▸ Work instruction
A faithful copy of the entries is needed, one that leaves out the pictures.

(Data extracts)

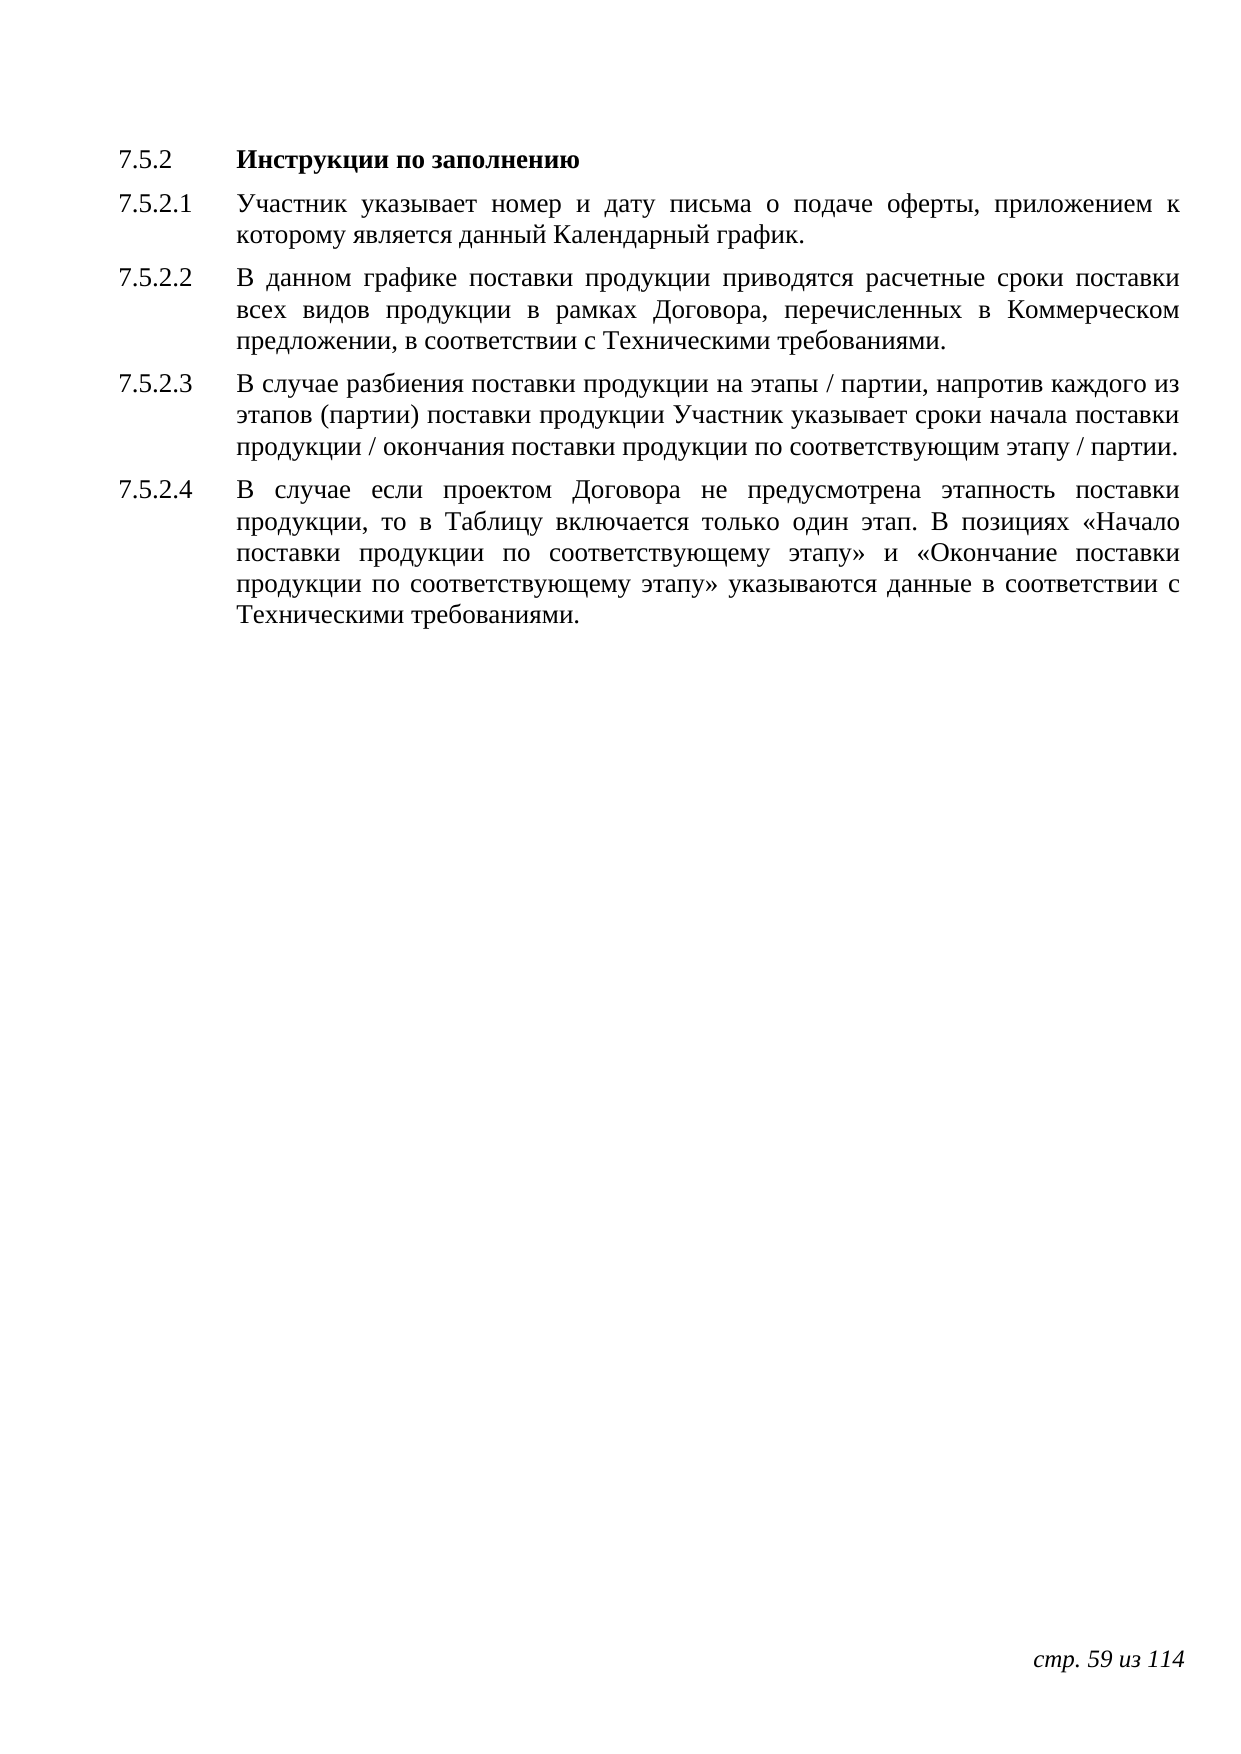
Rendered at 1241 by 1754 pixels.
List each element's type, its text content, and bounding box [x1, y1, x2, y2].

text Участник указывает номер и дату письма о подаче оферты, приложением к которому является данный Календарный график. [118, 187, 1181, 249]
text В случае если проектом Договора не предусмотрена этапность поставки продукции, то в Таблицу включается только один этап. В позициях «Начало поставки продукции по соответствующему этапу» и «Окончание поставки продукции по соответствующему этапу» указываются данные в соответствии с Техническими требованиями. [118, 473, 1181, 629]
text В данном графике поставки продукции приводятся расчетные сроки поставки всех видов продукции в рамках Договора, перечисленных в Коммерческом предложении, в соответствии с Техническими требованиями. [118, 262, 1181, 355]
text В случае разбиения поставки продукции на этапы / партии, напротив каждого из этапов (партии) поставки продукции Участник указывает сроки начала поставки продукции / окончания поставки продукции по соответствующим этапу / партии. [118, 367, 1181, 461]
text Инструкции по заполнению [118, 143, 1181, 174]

(End Data extracts)

▸ Expected output
Rendered at 1241 by 1754 pixels.
List each element's type, its text content, and bounding box [x1, y1, x2, y2].

text Участник указывает номер и дату письма о подаче оферты, приложением к которому является данный Календарный график. [118, 187, 1181, 249]
text В случае если проектом Договора не предусмотрена этапность поставки продукции, то в Таблицу включается только один этап. В позициях «Начало поставки продукции по соответствующему этапу» и «Окончание поставки продукции по соответствующему этапу» указываются данные в соответствии с Техническими требованиями. [118, 473, 1181, 629]
text В данном графике поставки продукции приводятся расчетные сроки поставки всех видов продукции в рамках Договора, перечисленных в Коммерческом предложении, в соответствии с Техническими требованиями. [118, 262, 1181, 355]
text В случае разбиения поставки продукции на этапы / партии, напротив каждого из этапов (партии) поставки продукции Участник указывает сроки начала поставки продукции / окончания поставки продукции по соответствующим этапу / партии. [118, 367, 1181, 461]
text Инструкции по заполнению [118, 143, 1181, 174]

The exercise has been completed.